There’s nothing like a platter of potato pancakes to inspire excess and pure joy. Plain and simple, the recipe I grew up with called for measurement in pounds: as many potatoes as you could stand to peel and grate by hand, as many onions chopped as needed to bring tears streaming to your eyes, eggs and matzoh meal - enough to hold the ingredients together, salt and pepper enough to taste, and if you really wanted to give your Lipitor a workout, a dollop of chicken fat, enough to add that indescribably heavenly Jewish flavor.
QUIBBLE IF YOU WILL, but here you go, these are (only) suggestions for best latke results: Choose russet potatoes. Apparently their high starch content is ideal for holding together that combination of crispy-crunch outside and creamy inside
Don’t bother peeling the potato. Past the grater, you hardly notice the skins.

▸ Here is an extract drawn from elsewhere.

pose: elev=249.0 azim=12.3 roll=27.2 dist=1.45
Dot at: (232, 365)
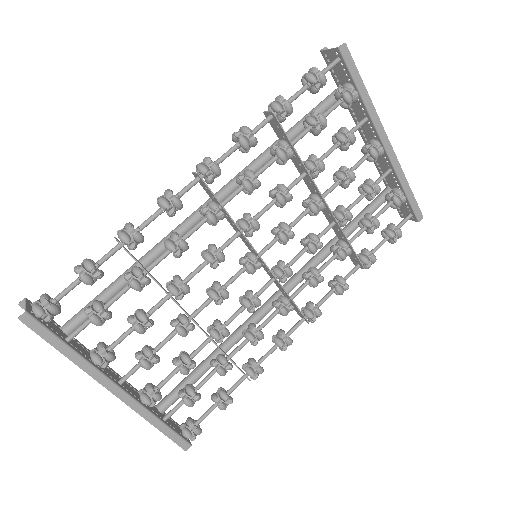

Drain as much of the liquid as possible from the potatoes using a colander or cheesecloth. The drier the mixture, the better result frying.
Use matzoh meal (it's a Jewish holiday food after all). Or use a combination of matzoh meal and flour as a binder.
Use vegetable oil. Better yet, use peanut oil that can reach higher temperatures without scorching. You want to maintain oil at about 350 degrees.
Drain latkes on paper towels and serve immediately. You can also keep them warm in a low oven for an hour or more. In the fridge they can keep for a day or two or in the freezer, separated and well wrapped, for up to two weeks. Reheat in a single layer on a cookie sheet in a 400 degree oven.
SERVE with applesauce (preferably homemade) and sour cream. For cocktails, make bite-sized latkes (about a tablespoon of batter a piece) and top with sour cream and a smoked salmon or caviar.
VARIETIES: get fancy, substitute sweet potatoes for russet. Grate other vegetables, such as zucchini, fennel, carrot, leek or golden beets into the mixture. Google latkes and make 'em with lentils, curry, wild rice, ginger, corn, scallion, mushroom, thyme, risotto. Take veggies and grain in their glorious variety, legumes, beans, rice. . . add cream, cheese, spices . . . lo and behold: you can fry!